▶ **Excerpt**
"""

Edmond Joseph Chehade (; born 30 September 1993) is a Lebanese footballer and former futsal player who plays as a forward for  club Nejmeh.

Club career 
Born in Zgharta, Lebanon, Chehade moved to Batroun. He began playing football for Chekka in the Lebanese Third Division, before moving to futsal, playing for Tripoli Fayhaa and Sadaka, with whom he won the 2012–13 league title.

Chehade returned to play football, joining Salam Zgharta in the 2015–16 Lebanese Premier League. On 11 September 2019, Nejmeh announced the signing of Chehade for a fee of USD$150,000.

International career 
Chehade played for the Lebanon national futsal team. He made his international debut for the national football team in 2016, in a friendly against Palestine.

Personal life 
In 2014, Chehade represented Lebanon for the first season of the reality show The Victorious, finishing among the finalists.

"""

▶ **Information given**
"""

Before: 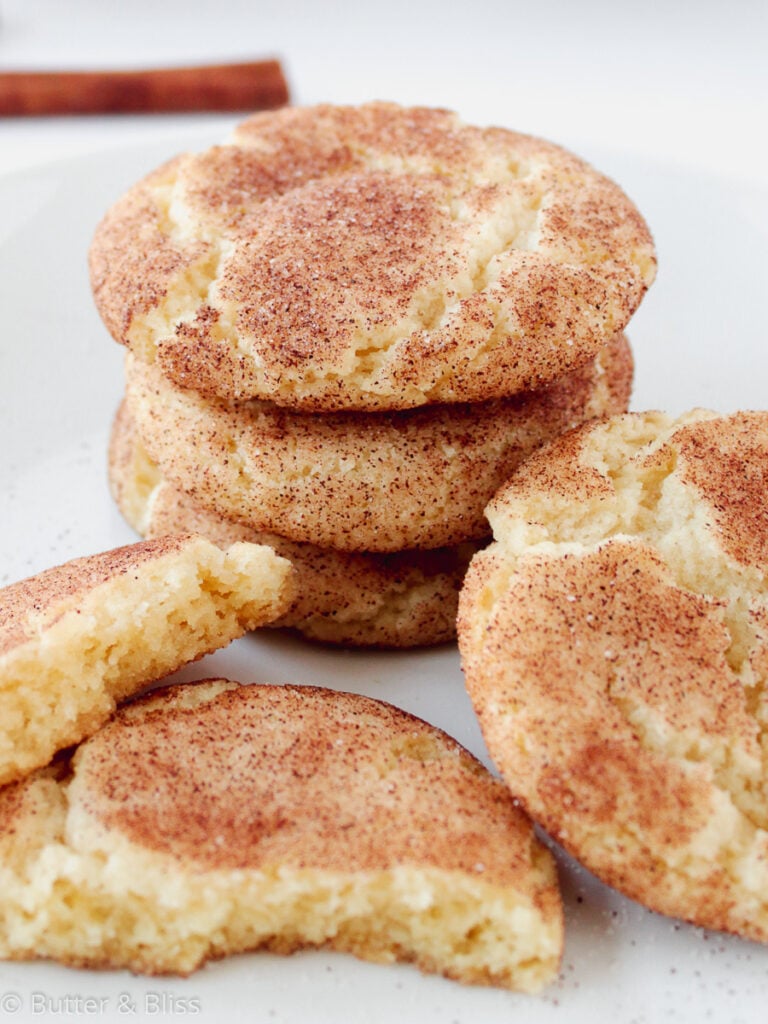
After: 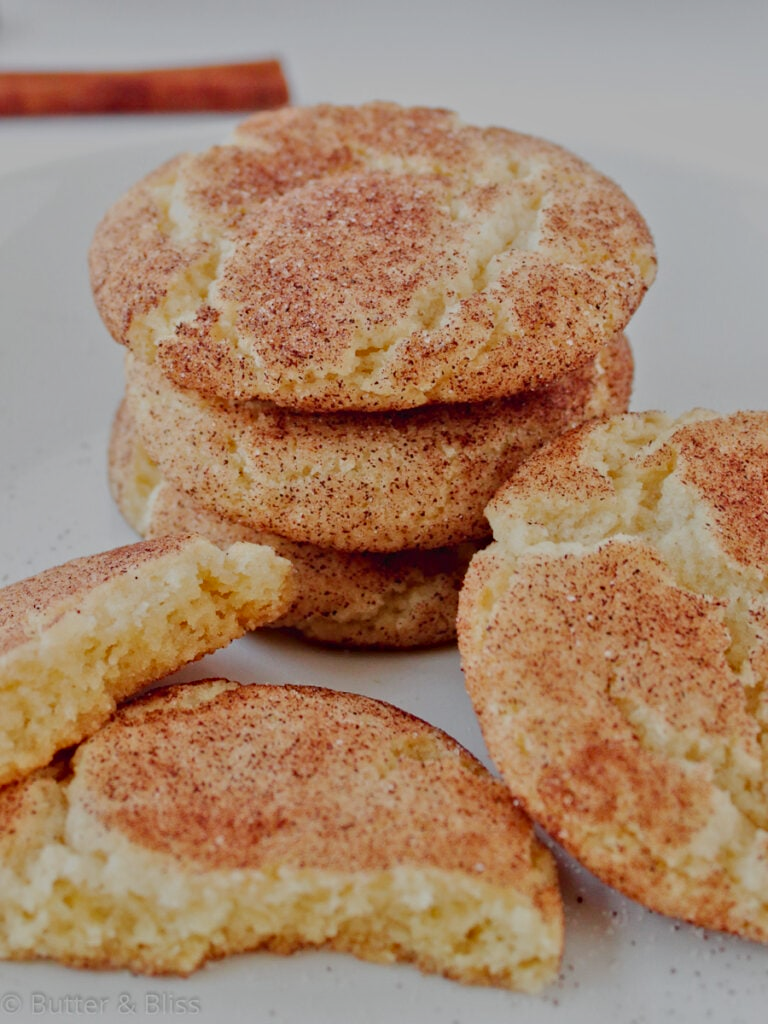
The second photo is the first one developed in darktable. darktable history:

"""
"""

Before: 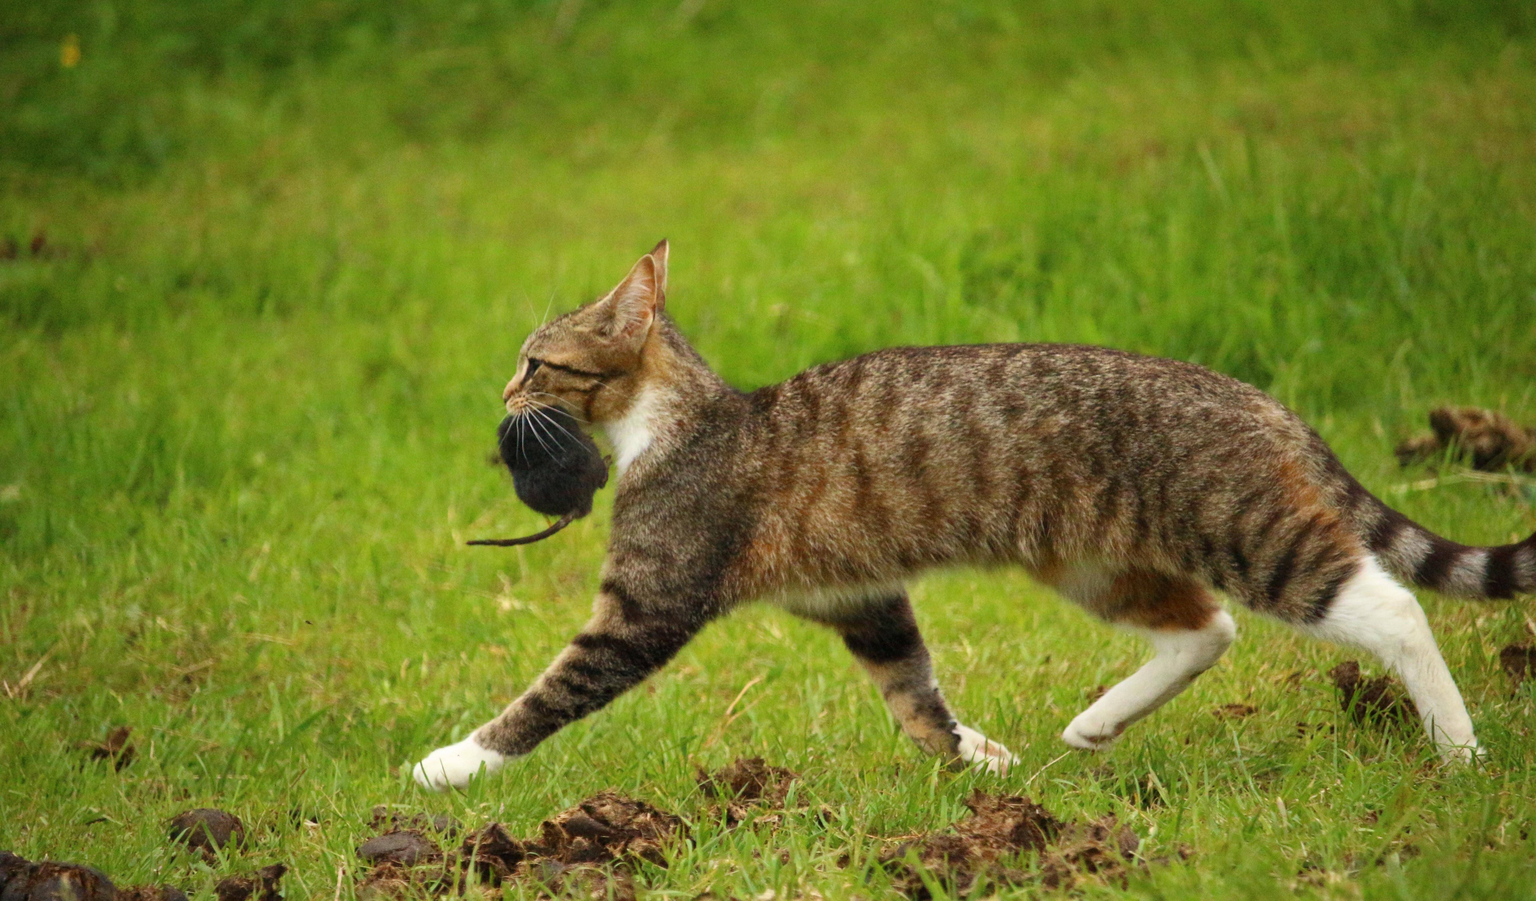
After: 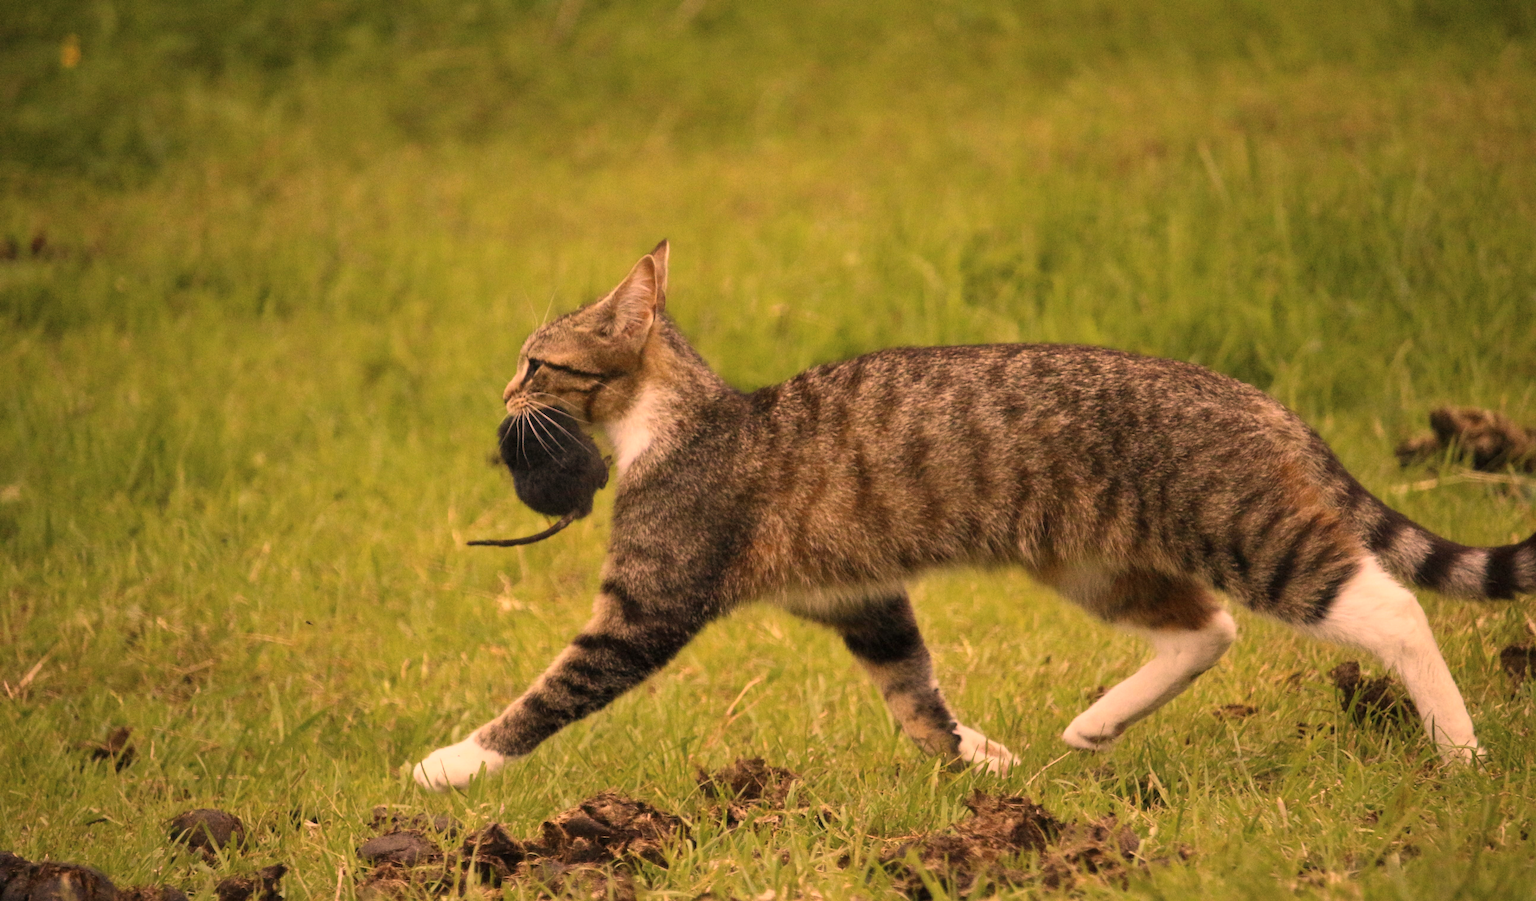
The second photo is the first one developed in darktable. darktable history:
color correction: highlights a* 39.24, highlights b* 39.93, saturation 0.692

"""

▶ **Your goal**
Repeat the passage of the Chehade biography above between "Edmond Joseph Chehade" and "among the finalists.", inclusive, keeping every word and mark unchanged.

▶ **Solved problem**
Edmond Joseph Chehade (; born 30 September 1993) is a Lebanese footballer and former futsal player who plays as a forward for  club Nejmeh.

Club career 
Born in Zgharta, Lebanon, Chehade moved to Batroun. He began playing football for Chekka in the Lebanese Third Division, before moving to futsal, playing for Tripoli Fayhaa and Sadaka, with whom he won the 2012–13 league title.

Chehade returned to play football, joining Salam Zgharta in the 2015–16 Lebanese Premier League. On 11 September 2019, Nejmeh announced the signing of Chehade for a fee of USD$150,000.

International career 
Chehade played for the Lebanon national futsal team. He made his international debut for the national football team in 2016, in a friendly against Palestine.

Personal life 
In 2014, Chehade represented Lebanon for the first season of the reality show The Victorious, finishing among the finalists.